Every honey bee hive has a queen, and only bees can produce honey
bee queens. Queen production peaks in the spring when there are drone bees
available to mate with the queens. Timing is critical in queen rearing. I
assisted a group of Arkansas beekeepers who performed the steps required to
produce a number of queens. Strong and healthy honey bee colonies reproduce on
a colony-wide basis by swarming. Swarming is the culmination of a month-long
process in which the colony divides and half of the bees fly away to find a new
nest. One of the final steps in swarming involves the colony producing one or
more queen bees. This natural process of producing queens was replicated by G.
M. Doolittle more than one hundred years ago, and the Doolittle Method is used
today to produce queens world-wide. This method requires beekeepers to establish
a number of different hives for queen production with each hive set-up to
accommodate a different step in the queens’ development. Typically, beekeepers establish
queen-mother hives, queen-cell-starter hives, queen-cell-finisher hives, and
queen-mating-nucleus hives with bees of the appropriate age and necessary food.
This hive preparation is often a shared endeavor among cooperating beekeepers.

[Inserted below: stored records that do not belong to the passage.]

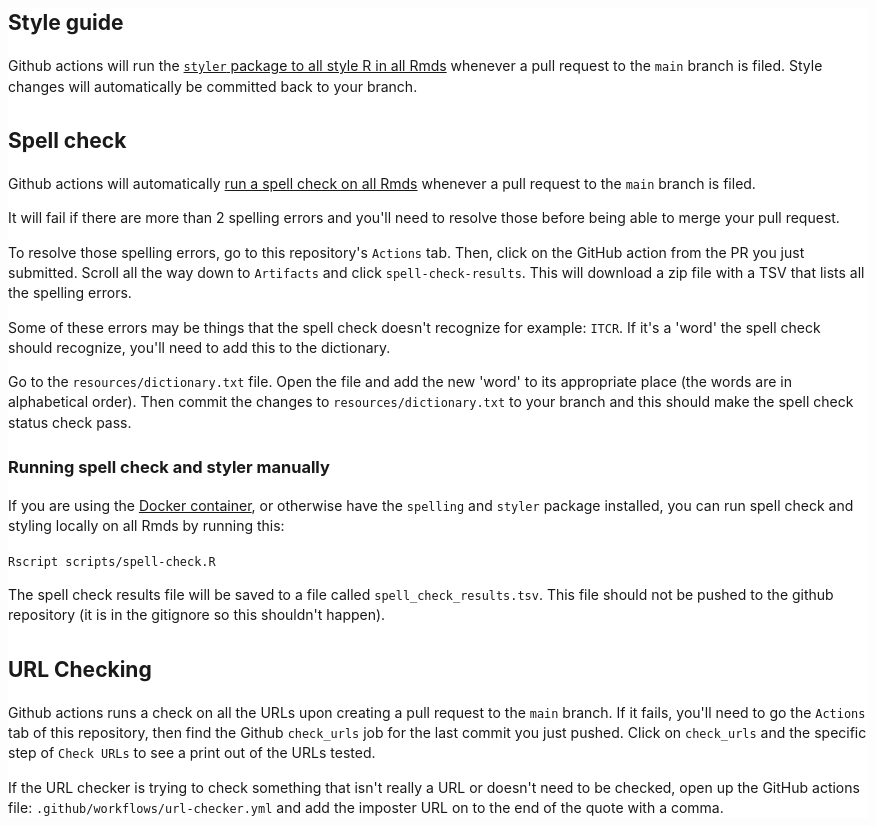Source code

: 
## Style guide

Github actions will run the [`styler` package to all style R in all Rmds](https://github.com/jhudsl/ITCR_Course_Template_Bookdown/blob/main/.github/workflows/style-and-sp-check.yml) whenever a pull request to the `main` branch is filed.
Style changes will automatically be committed back to your branch.

## Spell check

Github actions will automatically [run a spell check on all Rmds](https://github.com/jhudsl/ITCR_Course_Template_Bookdown/blob/main/.github/workflows/style-and-sp-check.yml) whenever a pull request to the `main` branch is filed.

It will fail if there are more than 2 spelling errors and you'll need to resolve those before being able to merge your pull request.

To resolve those spelling errors, go to this repository's `Actions` tab.
Then, click on the GitHub action from the PR you just submitted.
Scroll all the way down to `Artifacts` and click `spell-check-results`.
This will download a zip file with a TSV that lists all the spelling errors.

Some of these errors may be things that the spell check doesn't recognize for example: `ITCR`.
If it's a 'word' the spell check should recognize, you'll need to add this to the dictionary.

Go to the `resources/dictionary.txt` file.
Open the file and add the new 'word' to its appropriate place (the words are in alphabetical order).
Then commit the changes to `resources/dictionary.txt` to your branch and this should make the spell check status check pass.

### Running spell check and styler manually

If you are using the [Docker container](#setting-up-docker-image), or otherwise have the `spelling` and `styler` package installed, you can run spell check and styling locally on all Rmds by running this:

```
Rscript scripts/spell-check.R
```

The spell check results file will be saved to a file called `spell_check_results.tsv`.
This file should not be pushed to the github repository (it is in the gitignore so this shouldn't happen).

## URL Checking

Github actions runs a check on all the URLs upon creating a pull request to the `main` branch.
If it fails, you'll need to go the `Actions` tab of this repository, then find the Github `check_urls` job for the last commit you just pushed.
Click on `check_urls` and the specific step of `Check URLs` to see a print out of the URLs tested.

If the URL checker is trying to check something that isn't really a URL or doesn't need to be checked, open up the GitHub actions file: `.github/workflows/url-checker.yml` and add the imposter URL on to the end of the quote with a comma.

Our
early-April queen production effort involved six seasoned beekeepers.
On grafting day, we searched the queen-mother hives for
one-day-old larvae to graft into queen cell cups. Worker bees tend to these
young larvae and convert them into queen bees. We found that our first queen-mother
hive had progressed in its natural manner toward swarming. The queen had stopped
laying eggs, and day-old larvae were not available. We found four queen cells
produced for swarming, like the one in today’s photo by Desmond Simmons. One queen
was actually in the process of emerging as an adult. We used these queen cells
to produce four additional colonies. Grafting continued successfully with
larvae taken from other hives. At the end of the day we started the development
of queens for two hundred new hives.